18 Temmuz günü Akdeniz bir tekneyi daha yuttu; içinde 160 Suriyeli mülteci vardı ve bunlardan 19’u öldü, 35’i kayıp.
Diğerleri tekneye bindikleri Türkiye’ye geri götürüldüler.
Sahil güvenlik ekipleri Kıbrıs/Karpaz açıklarında kaybolan 35 mülteciyi arıyorlar.
Kaybolanlar hangi kıyıya vuracaklar? Kıbrıs sahillerinde güneşlenen hangi turistin başucunda bitecekler?
Belki de kimisinin numaralanmış isimsiz bir mezarı da olmayacak; sanki hiç yaşamamış sayılacaklar!
Anneleri her sabah uyandığında hiçbir zaman gelmeyecek olan kapıya bırakılan mektuplar bekleyecekler!
Sizlere bu satırları Kıbrıs/Limasol sahilinden yazıyorum; gözlerim gayri ihtiyari kıyıya vuracak mültecileri arıyor!
Kaybolan mülteciler yaşıyor mu, isimleri nedir?
Belki de hiç bir zaman bilemeyeceğiz.
Kimisi benim gibi cezaevine girmemek için çıktı yollara kimisi Kıbrıs açıklarında batan gemideki 160 kadın ve erkek gibi savaştan kaçmak için çıktı yollara.
Ben şanslıydım…
Bu satırları okuma olanağı bulan mülteciler şanslı.
Onların dramı sürüyor… Bugün binlerce mülteci ‘özgür dünya’ya ulaşmak için risk alarak Akdeniz’e çıkacağı günü bekliyor.
Mülteciler dünyanın en büyük problemlerinden.
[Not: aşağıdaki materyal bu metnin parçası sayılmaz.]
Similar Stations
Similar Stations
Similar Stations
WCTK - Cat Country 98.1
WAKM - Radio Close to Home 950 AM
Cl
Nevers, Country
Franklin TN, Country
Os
Almanya 1 Milyon mülteciyi kabul etti, Fransa 400 bin… Mülteci haklarında kısıtlamalar var ve Avrupa daha fazla mülteci gelmemesi için ara istasyonlar oluşturmak istiyorlar.
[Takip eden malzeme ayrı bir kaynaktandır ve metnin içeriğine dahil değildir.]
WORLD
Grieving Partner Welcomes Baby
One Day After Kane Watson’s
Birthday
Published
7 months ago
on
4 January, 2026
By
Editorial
Mültecilerin yolunu tuttukları Almanya ve diğer Avrupa ülkelerinde sağ güçlendikçe ırkçılık artıyor ve buna paralel mülteci hakları tırpanlanıyor. Buna paralel göç yolları daha çok zahmetli hale geliyor.
Ve değişen, dağılan yaşamlar var. Uyum gösterip gelişenler olduğu gibi kendinden verenler de var.
Hikayelerin ağırlığı kadar çözümü de zor bir hadise… Kendinden verirken şartların ağırlığına sığınmak problemi çözmüyor.
Mülteciler yükselen ırkçılığa karşı sorumluluk almadan sorumluluğu Avrupa toplumuna atarak sorumluluktan kurtulamazlar.
Akdeniz daha çok can almadan çözümü birlikte üretme sorumluluğumuz var.